A few weeks ago we posted a little graphic on Instagram describing coffee brewing methods in terms of how much coffee they make and how much effort is involved. We had pour overs all the way to the right of the chart as the most high-effort brewers, mostly because of the effort involved in continuously manual pouring. That said, we should be clear: while making a pour over takes a little more focus than brewing drip coffee in an auto coffee dripper, when compared to most of the things you do in your kitchen, it falls somewhere on the effort scale between preparing instant ramen and making hard-boiled eggs.
An Anecdote and Some History
I’ve lived with the same roommate for over a decade now, and I don’t exaggerate when I say that before social distancing, I have never seen him make a single cup of coffee (pour over or otherwise). A week or two after we all started working from home, he asked me to teach him how to brew with my Kalita Wave (hot and, shortly after, flash brewed). Now most days I brew great coffee in the morning and he brews a delicious coffee later in the day (it’s just as tasty as mine) and a few weeks ago he said to me something like, “So people have designed all these complicated things to make this easier?”

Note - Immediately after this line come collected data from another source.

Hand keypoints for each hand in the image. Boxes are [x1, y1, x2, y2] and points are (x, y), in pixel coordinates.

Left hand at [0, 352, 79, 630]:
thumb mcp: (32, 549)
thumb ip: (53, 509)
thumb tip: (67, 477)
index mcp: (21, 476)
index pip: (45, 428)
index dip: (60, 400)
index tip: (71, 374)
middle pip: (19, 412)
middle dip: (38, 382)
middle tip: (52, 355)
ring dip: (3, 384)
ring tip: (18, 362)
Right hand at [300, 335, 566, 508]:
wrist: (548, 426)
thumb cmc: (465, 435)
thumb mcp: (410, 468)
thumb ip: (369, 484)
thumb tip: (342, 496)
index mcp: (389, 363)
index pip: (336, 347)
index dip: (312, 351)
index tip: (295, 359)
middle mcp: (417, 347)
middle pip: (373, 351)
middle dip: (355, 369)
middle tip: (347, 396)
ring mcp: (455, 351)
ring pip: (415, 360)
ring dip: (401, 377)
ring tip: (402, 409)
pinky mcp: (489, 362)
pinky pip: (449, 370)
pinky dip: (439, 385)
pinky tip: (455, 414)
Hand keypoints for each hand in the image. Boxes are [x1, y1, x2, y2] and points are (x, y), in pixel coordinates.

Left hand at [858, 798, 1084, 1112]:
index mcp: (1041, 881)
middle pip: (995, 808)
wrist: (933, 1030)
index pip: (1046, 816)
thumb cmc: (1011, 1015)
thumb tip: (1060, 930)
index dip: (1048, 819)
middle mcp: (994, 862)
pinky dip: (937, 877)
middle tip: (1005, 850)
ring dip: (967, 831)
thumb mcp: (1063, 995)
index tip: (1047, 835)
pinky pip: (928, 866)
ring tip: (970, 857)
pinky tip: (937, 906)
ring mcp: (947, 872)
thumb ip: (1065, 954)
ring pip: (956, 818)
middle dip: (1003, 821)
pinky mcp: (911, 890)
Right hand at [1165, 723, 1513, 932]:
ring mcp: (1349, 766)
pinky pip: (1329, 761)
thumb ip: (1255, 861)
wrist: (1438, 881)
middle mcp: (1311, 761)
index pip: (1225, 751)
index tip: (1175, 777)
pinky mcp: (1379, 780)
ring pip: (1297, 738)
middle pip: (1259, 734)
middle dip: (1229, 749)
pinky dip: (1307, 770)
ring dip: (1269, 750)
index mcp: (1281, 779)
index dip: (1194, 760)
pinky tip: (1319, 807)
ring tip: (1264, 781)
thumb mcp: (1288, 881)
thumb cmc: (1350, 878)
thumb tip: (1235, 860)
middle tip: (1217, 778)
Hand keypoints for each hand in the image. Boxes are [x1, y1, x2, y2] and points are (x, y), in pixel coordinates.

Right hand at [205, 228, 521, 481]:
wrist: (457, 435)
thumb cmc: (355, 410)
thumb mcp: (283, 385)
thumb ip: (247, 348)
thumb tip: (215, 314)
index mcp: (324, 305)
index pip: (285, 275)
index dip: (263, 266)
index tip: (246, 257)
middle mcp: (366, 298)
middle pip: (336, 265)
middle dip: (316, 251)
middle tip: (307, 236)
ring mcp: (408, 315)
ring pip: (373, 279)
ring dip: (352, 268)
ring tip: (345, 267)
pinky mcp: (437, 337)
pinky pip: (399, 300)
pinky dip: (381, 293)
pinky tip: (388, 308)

Indeed, we tend to think of pour overs as something done in high-end specialty coffee shops in the 21st Century. But remember that, after being invented by Melitta Bentz in the early 1900s, the pour over was a standard way of making brewed coffee in many households around the world for years. So when you see Jessica Fletcher making a pour over in an '80s episode of Murder, She Wrote, it’s not because she’s some wild coffee nerd (though, honestly, who knows, Jessica Fletcher’s talents and interests are many), it’s because that was just a regular thing to do.
Cleanup
When trying to quantify the effort that goes into making fresh coffee, we focused on the brewing itself (specifically the brew time and brewing method). When factoring in cleanup, paper-filter pour overs are actually quite a bit easier than metal-filter methods like a French press or a Moka pot. Just take your grinds in your filter coffee and walk them over to the compost or trash, give your brewer a quick rinse, and voilà. It’s much easier than getting every last grind out of a French press with a spoon, and cleaner than using extra rinse water to do so (and having to pour it into your trash can or down the drain).
There’s an Easier and a Harder Way to Do Anything
Finally, coffee brewers are only as easy or difficult, good or bad as their recipes. So while my personal pour over recipe for brewing one is relatively involved, there are also lower effort (and way higher effort, to be honest) ways to do it. If you don’t have a scale and are forced to eyeball how much water you’re pouring, sure, you won’t be exactly as consistent as the barista at your favorite shop, but it's not the end of the world. If you’re multitasking and have to pour the water in two big pours instead of a bloom and several refills, it won’t be perfect, but it’ll still probably taste fine. Part of the advantage of pour overs (versus a drip coffee maker) is the ability to adapt and change how you’re making them, and that can definitely also mean simplifying.
Some coffee brewing methods take more effort than others, but overall the home coffee brewing process — whether an auto-drip brewer or a Chemex coffee maker — still falls into the overall category of "Things That Aren’t Very Hard". So, if you’re interested in the qualities of pour overs (clean flavors, less sediment, the ease of making one serving at a time), but have been too intimidated to try this coffee making method, don’t be! It’s a delicious cup of coffee! It’ll be fun, it isn’t that difficult, and — even if you don’t make the perfect, great cup every time — it’ll still be tasty for any coffee lover.